Is it safe to assume that he has a trademark on his overall design therefore no one can produce a similarly engineered banjo (without his consent) or was this covered under what are now expired patents and is thus fair game?


Yes. I believe engineering and design were covered by the patents that have long since expired. People have been free to copy Stelling's patented wedge-fit tone ring, rim, and flange for decades. As well as the solid hunk of metal tone ring design. These were covered by patents, which are for functional aspects of design.

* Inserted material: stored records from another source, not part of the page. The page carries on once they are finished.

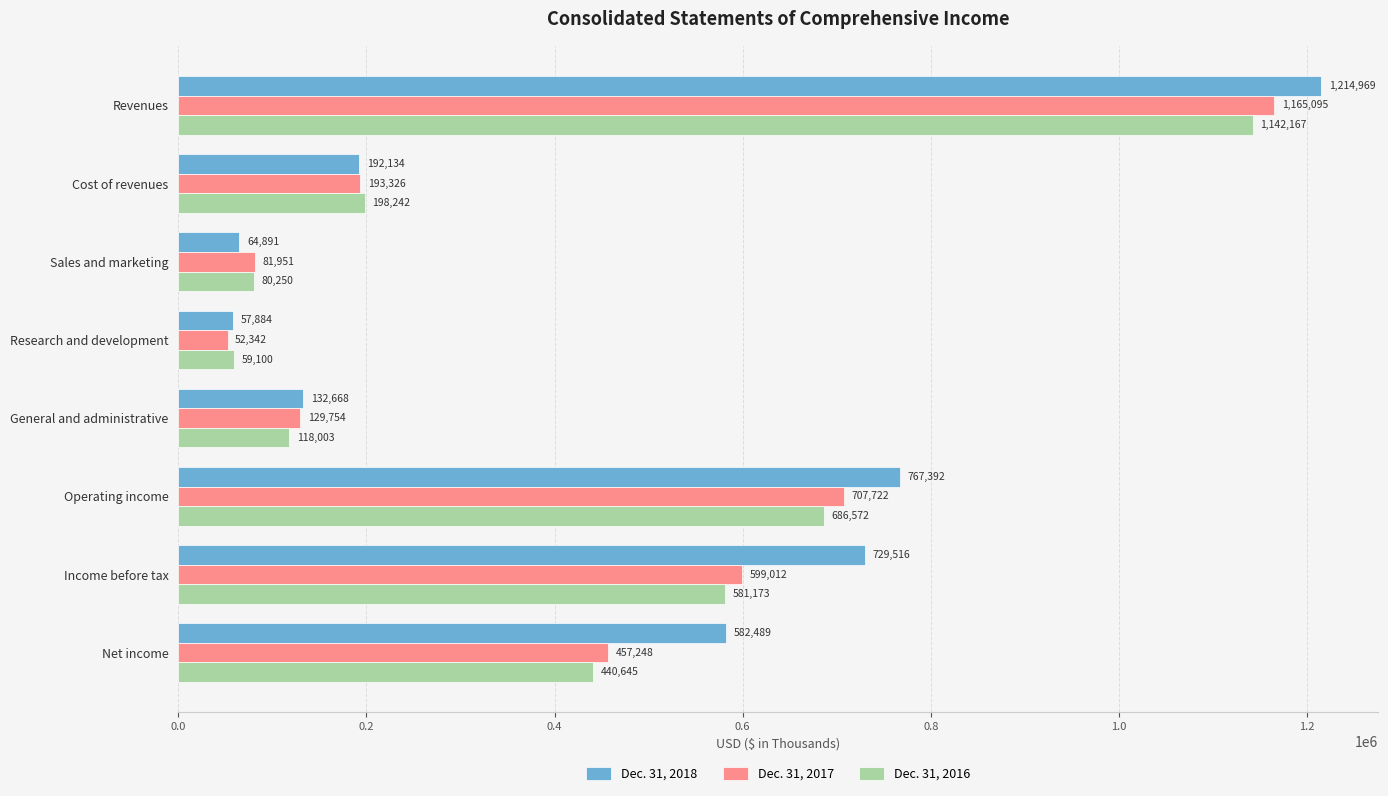

What is the difference between the Dec. 31, 2018 values at Operating income and Income before tax?

37876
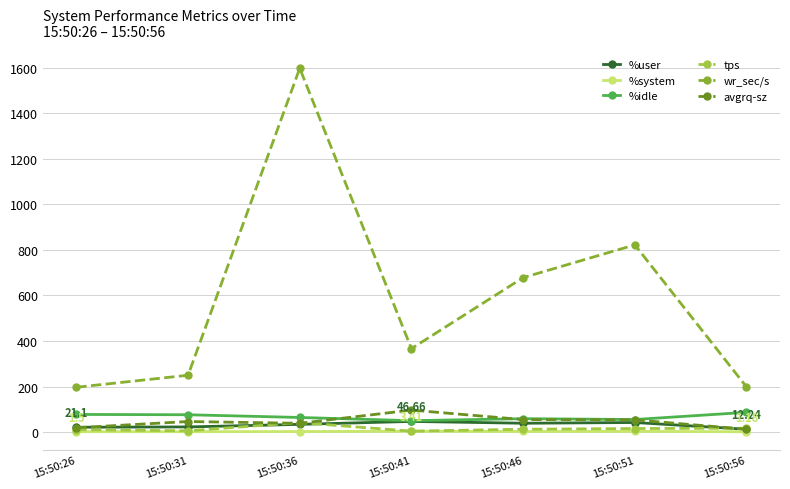

What are all the series names shown in the legend?

%user, %system, %idle, tps, wr_sec/s, avgrq-sz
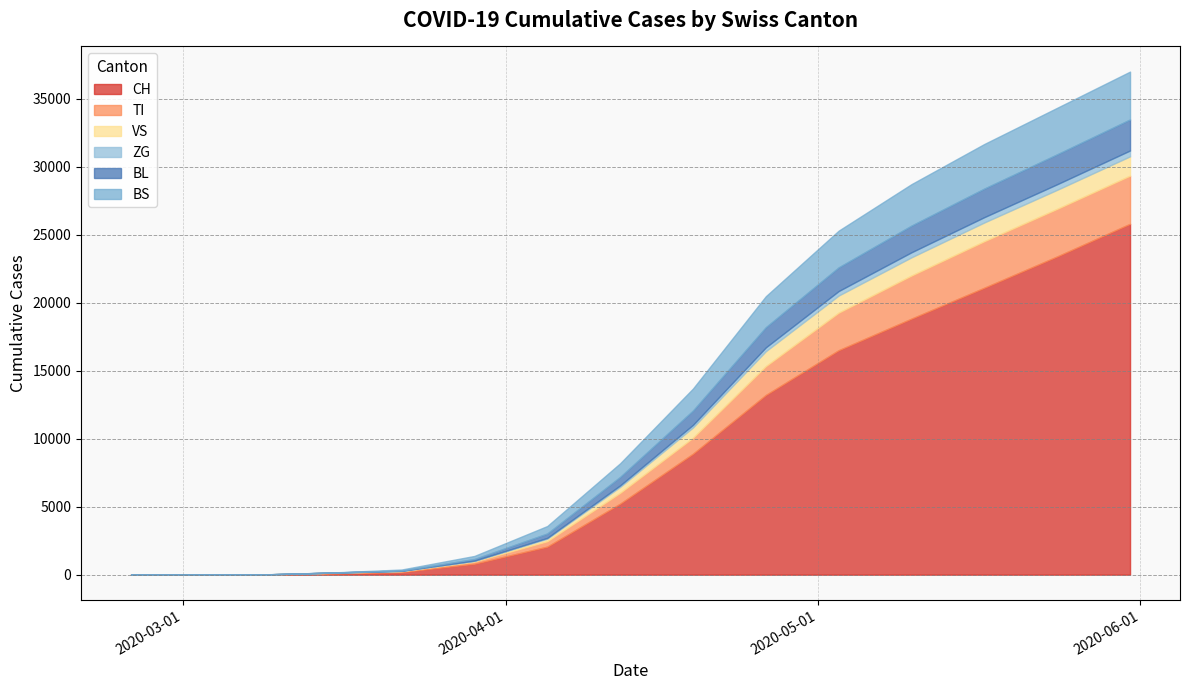

What is the average value of the BS series?

1449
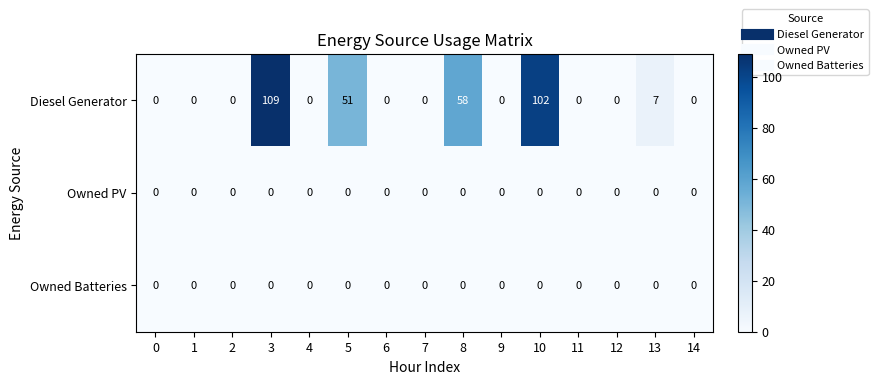

What is the total value across all series at 3?

109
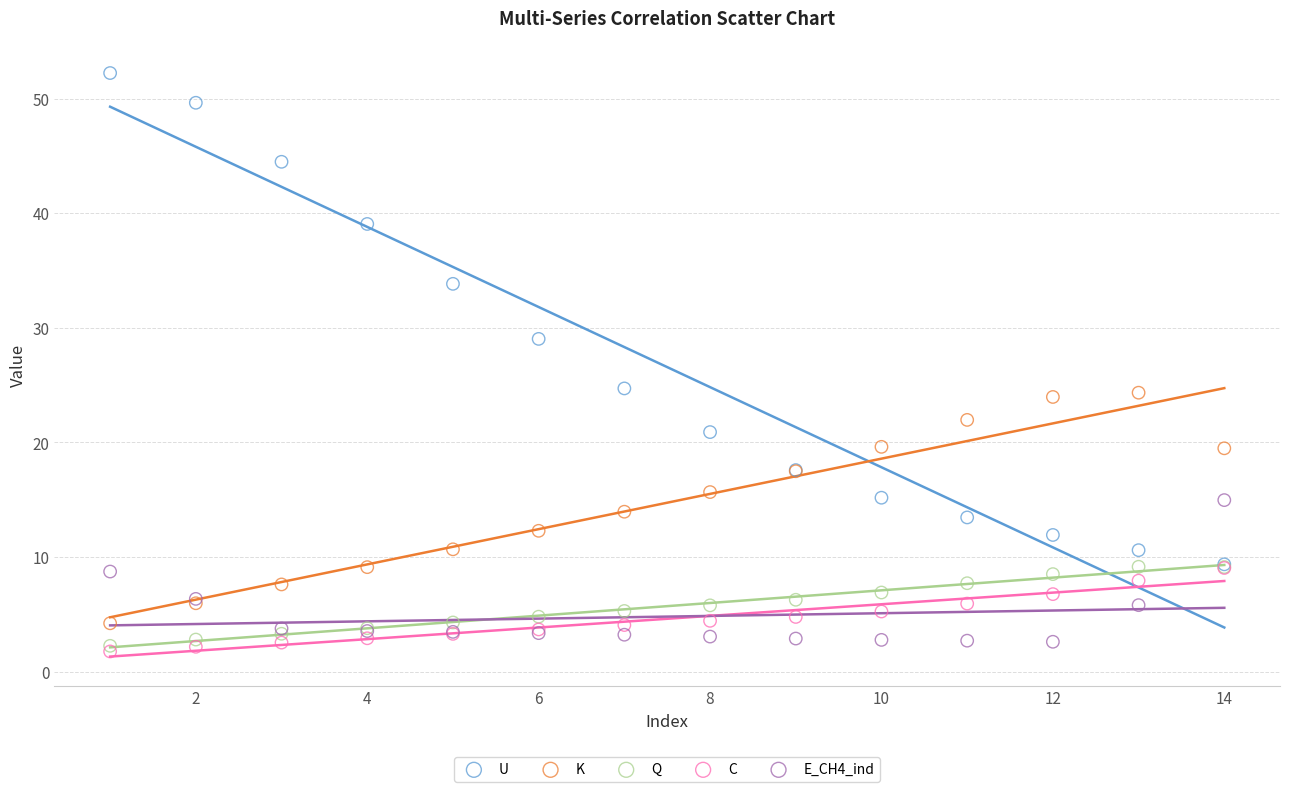

In the U series, what Y value is closest to 30?

29.0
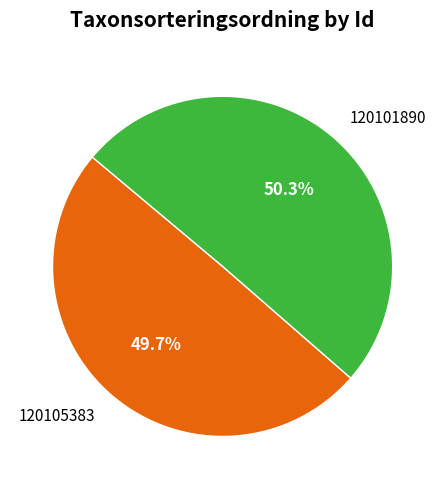

How many slices are in this pie chart?

2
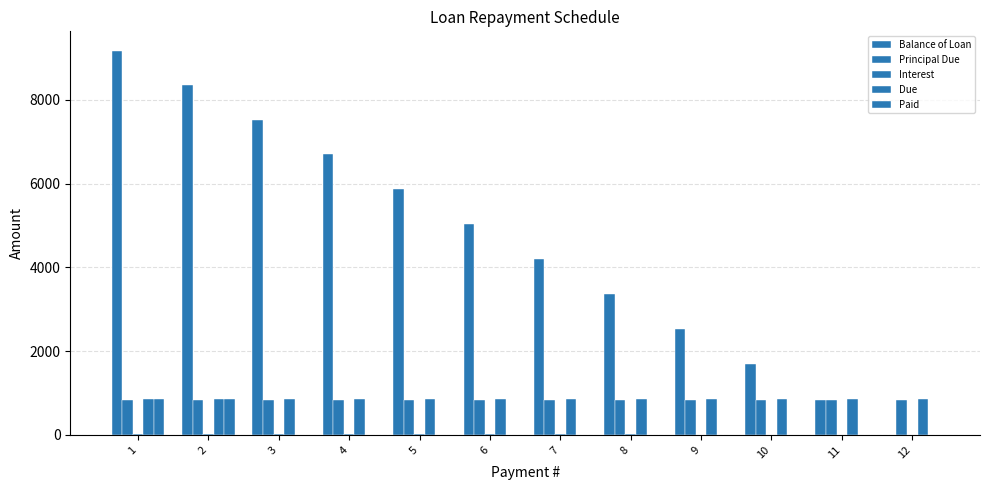

Which category has the highest value in the Principal Due series?

12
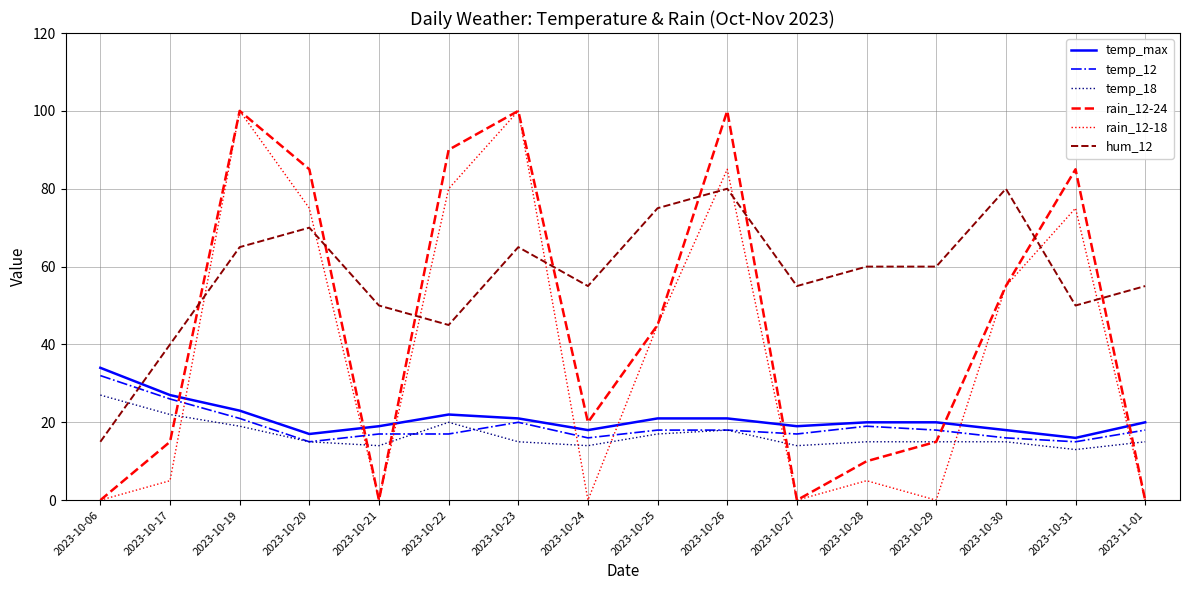

True or false: hum_12 has more than 2 interior local peaks.

True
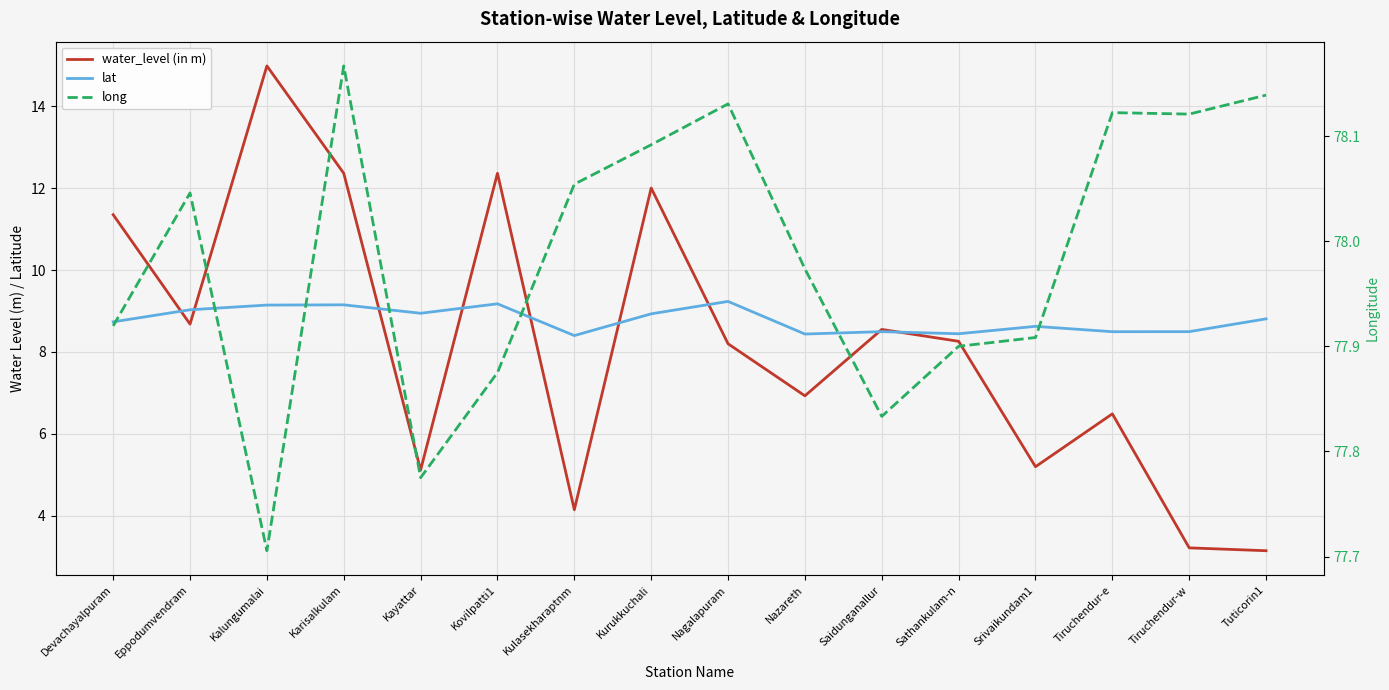

List the labels in order of long value, largest first.

Karisalkulam, Tuticorin1, Nagalapuram, Tiruchendur-e, Tiruchendur-w, Kurukkuchali, Kulasekharaptnm, Eppodumvendram, Nazareth, Devachayalpuram, Srivaikundam1, Sathankulam-n, Kovilpatti1, Saidunganallur, Kayattar, Kalungumalai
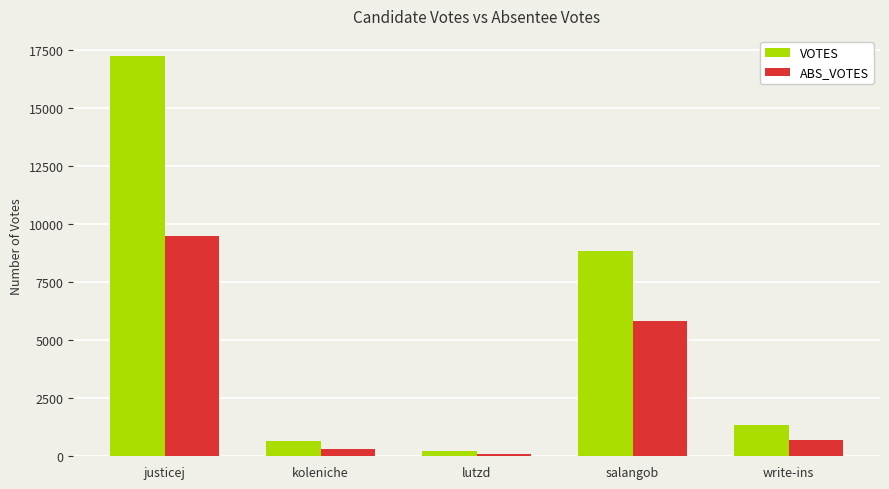

At which category does the chart reach its peak across all series?

justicej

Trademarks are for non-functional things that identify the source of the product. These are usually names, specific visual "word marks," symbols, or combinations of these. Think logos, which are trademarked, not copyrighted. Trademarks can also be non-functional aspects of product design. In fretted instruments, pegheads can be trademarked. Gibson has registered its iconic "mustache" or "open book" electric guitar peghead. Also the bell-shaped truss rod cover -- I kid you not.

Stelling had a trademark on the word mark STELLING as it appeared on its banjo headstocks. Actually, Geoff had that trademark for two different periods and each went dead/canceled, the most recent in 1994. Stelling dead trademark.

My quick search did not turn up Stelling ever trademarking his peghead shape, unique flange holes, or inlays. So these are fair game to be copied.

Just last week or so I commented in another discussion that it's probably too costly for someone to make the molds and other tooling necessary to build banjos using Stelling's wedge fit. The potential size of the market might not justify the investment. It's my understanding Stelling sold about 7500 banjos in its 47 years. How quickly is someone going to sell enough banjos to recoup the cost of a non-standard tone ring and flange? Even the tailpiece which bolts to the tension hoop was non-standard. 

I assume it cost less for someone to buy the tooling rather than fabricate it, but that didn't happen. Maybe the heirs who don't want to build banjos will let it all go for less when and if it becomes theirs to deal with.